10. The Harbour Area of Gouvia During August
Gouvia hosts one of Corfu’s largest marinas, and the area around it has developed into a tourist strip of sorts. Outside peak season, it’s perfectly pleasant—decent restaurants, reasonable prices, a functional beach.
August changes everything. The marina fills with boats and brings an influx of wealthy yacht owners who change the local economy. Prices spike. Restaurants that charged €12 for grilled fish in June suddenly want €22 for the same dish. The service quality drops because establishments are understaffed and overwhelmed. Parking disappears. The beach gets carpeted with sunbeds edge-to-edge, leaving no free sand.
The atmosphere shifts too. Gouvia in August feels stressed and transactional. Staff rush you through meals because they need your table.

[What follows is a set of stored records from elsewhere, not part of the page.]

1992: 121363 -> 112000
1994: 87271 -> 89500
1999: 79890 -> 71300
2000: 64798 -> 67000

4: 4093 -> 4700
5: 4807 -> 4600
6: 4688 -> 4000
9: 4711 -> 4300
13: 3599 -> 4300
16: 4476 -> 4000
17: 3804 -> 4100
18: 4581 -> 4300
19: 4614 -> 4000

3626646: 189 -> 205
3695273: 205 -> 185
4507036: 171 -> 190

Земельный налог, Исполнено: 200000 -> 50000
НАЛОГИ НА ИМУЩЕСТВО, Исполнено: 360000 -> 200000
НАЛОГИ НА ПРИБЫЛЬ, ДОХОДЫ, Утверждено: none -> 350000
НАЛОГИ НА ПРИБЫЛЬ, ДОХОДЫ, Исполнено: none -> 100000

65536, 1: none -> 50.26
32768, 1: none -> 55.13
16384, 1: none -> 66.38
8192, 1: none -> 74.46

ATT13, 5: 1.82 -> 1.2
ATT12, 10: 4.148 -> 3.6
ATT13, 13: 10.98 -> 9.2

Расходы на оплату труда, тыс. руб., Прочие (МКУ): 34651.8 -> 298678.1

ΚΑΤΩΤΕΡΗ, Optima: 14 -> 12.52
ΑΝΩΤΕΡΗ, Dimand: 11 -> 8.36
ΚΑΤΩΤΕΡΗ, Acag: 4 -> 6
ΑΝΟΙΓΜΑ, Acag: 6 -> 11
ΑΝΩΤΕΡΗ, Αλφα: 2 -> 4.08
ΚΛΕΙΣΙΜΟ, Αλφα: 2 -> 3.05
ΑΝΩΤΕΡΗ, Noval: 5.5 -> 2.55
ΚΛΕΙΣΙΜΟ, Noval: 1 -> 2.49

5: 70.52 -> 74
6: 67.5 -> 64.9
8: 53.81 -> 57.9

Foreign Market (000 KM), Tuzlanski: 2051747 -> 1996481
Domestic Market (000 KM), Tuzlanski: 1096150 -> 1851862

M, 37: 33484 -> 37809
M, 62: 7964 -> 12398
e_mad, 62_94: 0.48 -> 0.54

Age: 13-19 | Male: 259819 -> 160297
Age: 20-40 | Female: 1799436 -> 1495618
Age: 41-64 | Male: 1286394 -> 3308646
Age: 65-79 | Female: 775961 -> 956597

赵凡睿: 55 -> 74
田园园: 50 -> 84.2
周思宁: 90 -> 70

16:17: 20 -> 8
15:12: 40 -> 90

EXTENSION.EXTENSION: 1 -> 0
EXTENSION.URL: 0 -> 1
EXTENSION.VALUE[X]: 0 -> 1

The easy-going Greek hospitality evaporates under the pressure of peak-season demand.
If Gouvia appeals to you, visit in June, September, or early October. You’ll see the same place but experience it completely differently. August just isn’t worth the hassle.
Wrapping Up
Corfu has enough beauty and authentic Greek experiences to fill a dozen trips. But you’ll appreciate those gems more if you sidestep the spots that waste your time and drain your wallet.
Use this list as a starting point. Dig deeper into villages, beaches, and corners that don’t show up on the main tourist radar. Talk to locals when you can—they’ll steer you right.
Your best Corfu memories will come from the places that earn your attention, not the ones that simply demand it through marketing and location. Choose wisely, and the island will reward you.